> _Source material_
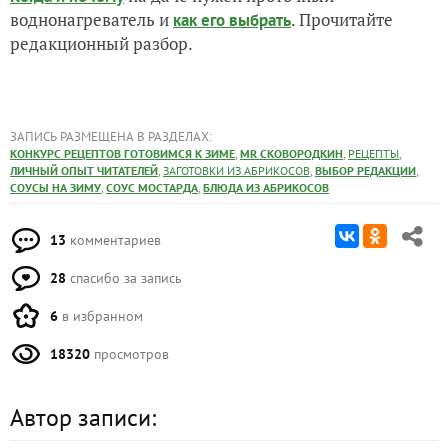
воднонагреватель и
. Прочитайте
как его выбрать
редакционный разбор.
ЗАПИСЬ РАЗМЕЩЕНА В РАЗДЕЛАХ:
,
,
,
КОНКУРС РЕЦЕПТОВ ГОТОВИМСЯ К ЗИМЕ
MR СКОВОРОДКИН
РЕЦЕПТЫ
,
,
,
ЛИЧНЫЙ ОПЫТ ЧИТАТЕЛЕЙ
ЗАГОТОВКИ ИЗ АБРИКОСОВ
ВЫБОР РЕДАКЦИИ
,
,
СОУСЫ НА ЗИМУ
СОУС МОСТАРДА
БЛЮДА ИЗ АБРИКОСОВ
13
комментариев
28
спасибо за запись
6
в избранном
18320
просмотров
Автор записи:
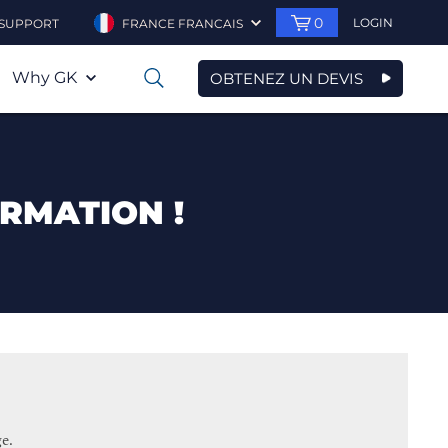
0
LOGIN
SUPPORT
FRANCE FRANCAIS
Why GK
OBTENEZ UN DEVIS
0
RMATION !
e.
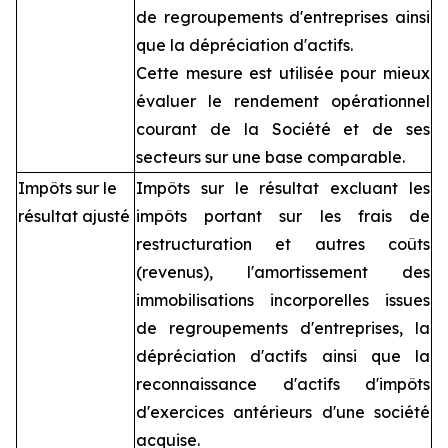
de regroupements d'entreprises ainsi
que la dépréciation d'actifs.
Cette mesure est utilisée pour mieux
évaluer le rendement opérationnel
courant de la Société et de ses
secteurs sur une base comparable.
Impôts sur le
Impôts sur le résultat excluant les
résultat ajusté
impôts portant sur les frais de
restructuration et autres coûts
(revenus), l'amortissement des
immobilisations incorporelles issues
de regroupements d'entreprises, la
dépréciation d'actifs ainsi que la
reconnaissance d'actifs d'impôts
d'exercices antérieurs d'une société
acquise.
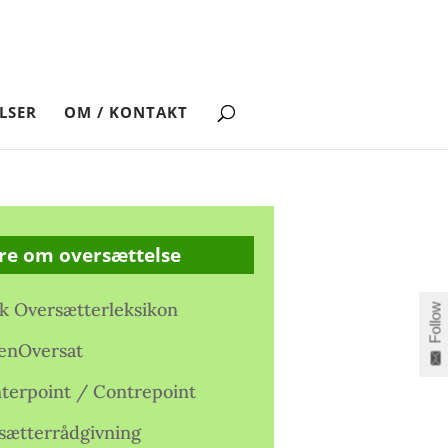
LSER
OM / KONTAKT
re om oversættelse
k Oversætterleksikon
Follow
enOversat
terpoint / Contrepoint
sætterrådgivning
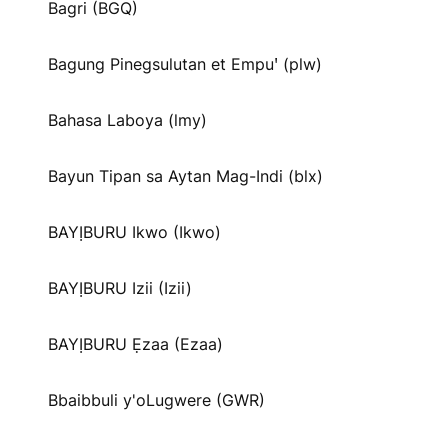
Bagri (BGQ)
Bagung Pinegsulutan et Empuꞌ (plw)
Bahasa Laboya (lmy)
Bayun Tipan sa Aytan Mag-Indi (blx)
BAYỊBURU Ikwo (Ikwo)
BAYỊBURU Izii (Izii)
BAYỊBURU Ẹzaa (Ezaa)
Bbaibbuli y'oLugwere (GWR)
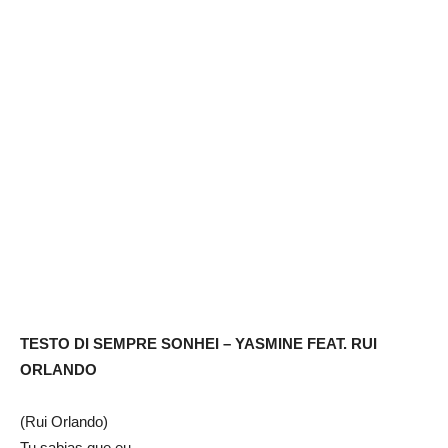
TESTO DI SEMPRE SONHEI – YASMINE FEAT. RUI
ORLANDO
(Rui Orlando)
Tu sabias que eu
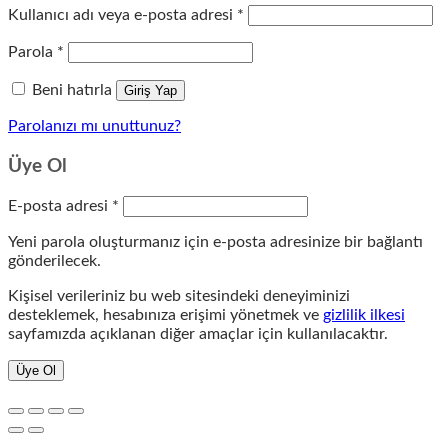
Gerekli
Kullanıcı adı veya e-posta adresi
*
Gerekli
Parola
*
Beni hatırla
Giriş Yap
Parolanızı mı unuttunuz?
Üye Ol
Gerekli
E-posta adresi
*
Yeni parola oluşturmanız için e-posta adresinize bir bağlantı
gönderilecek.
Kişisel verileriniz bu web sitesindeki deneyiminizi
desteklemek, hesabınıza erişimi yönetmek ve
gizlilik ilkesi
sayfamızda açıklanan diğer amaçlar için kullanılacaktır.
Üye Ol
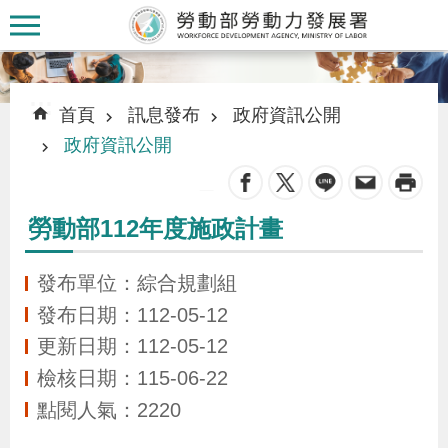
跳到主要內容區塊
:::
:::
首頁
訊息發布
政府資訊公開
政府資訊公開
_
認
勞動部112年度施政計畫
識
本
發布單位：綜合規劃組
署
發布日期：112-05-12
更新日期：112-05-12
訊
檢核日期：115-06-22
息
點閱人氣：2220
發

> _To-do item_
Images are to be omitted; everything else in the records is to be transcribed exactly.

> _Written response_
воднонагреватель и
. Прочитайте
как его выбрать
редакционный разбор.
ЗАПИСЬ РАЗМЕЩЕНА В РАЗДЕЛАХ:
,
,
,
КОНКУРС РЕЦЕПТОВ ГОТОВИМСЯ К ЗИМЕ
MR СКОВОРОДКИН
РЕЦЕПТЫ
,
,
,
ЛИЧНЫЙ ОПЫТ ЧИТАТЕЛЕЙ
ЗАГОТОВКИ ИЗ АБРИКОСОВ
ВЫБОР РЕДАКЦИИ
,
,
СОУСЫ НА ЗИМУ
СОУС МОСТАРДА
БЛЮДА ИЗ АБРИКОСОВ
13
комментариев
28
спасибо за запись
6
в избранном
18320
просмотров
Автор записи:
0
LOGIN
SUPPORT
FRANCE FRANCAIS
Why GK
OBTENEZ UN DEVIS
0
RMATION !
e.
de regroupements d'entreprises ainsi
que la dépréciation d'actifs.
Cette mesure est utilisée pour mieux
évaluer le rendement opérationnel
courant de la Société et de ses
secteurs sur une base comparable.
Impôts sur le
Impôts sur le résultat excluant les
résultat ajusté
impôts portant sur les frais de
restructuration et autres coûts
(revenus), l'amortissement des
immobilisations incorporelles issues
de regroupements d'entreprises, la
dépréciation d'actifs ainsi que la
reconnaissance d'actifs d'impôts
d'exercices antérieurs d'une société
acquise.
LSER
OM / KONTAKT
re om oversættelse
k Oversætterleksikon
Follow
enOversat
terpoint / Contrepoint
sætterrådgivning
Bagri (BGQ)
Bagung Pinegsulutan et Empuꞌ (plw)
Bahasa Laboya (lmy)
Bayun Tipan sa Aytan Mag-Indi (blx)
BAYỊBURU Ikwo (Ikwo)
BAYỊBURU Izii (Izii)
BAYỊBURU Ẹzaa (Ezaa)
Bbaibbuli y'oLugwere (GWR)
TESTO DI SEMPRE SONHEI – YASMINE FEAT. RUI
ORLANDO
(Rui Orlando)
Tu sabias que eu
Gerekli
Kullanıcı adı veya e-posta adresi
*
Gerekli
Parola
*
Beni hatırla
Giriş Yap
Parolanızı mı unuttunuz?
Üye Ol
Gerekli
E-posta adresi
*
Yeni parola oluşturmanız için e-posta adresinize bir bağlantı
gönderilecek.
Kişisel verileriniz bu web sitesindeki deneyiminizi
desteklemek, hesabınıza erişimi yönetmek ve
gizlilik ilkesi
sayfamızda açıklanan diğer amaçlar için kullanılacaktır.
Üye Ol
跳到主要內容區塊
:::
:::
首頁
訊息發布
政府資訊公開
政府資訊公開
_
認
勞動部112年度施政計畫
識
本
發布單位：綜合規劃組
署
發布日期：112-05-12
更新日期：112-05-12
訊
檢核日期：115-06-22
息
點閱人氣：2220
發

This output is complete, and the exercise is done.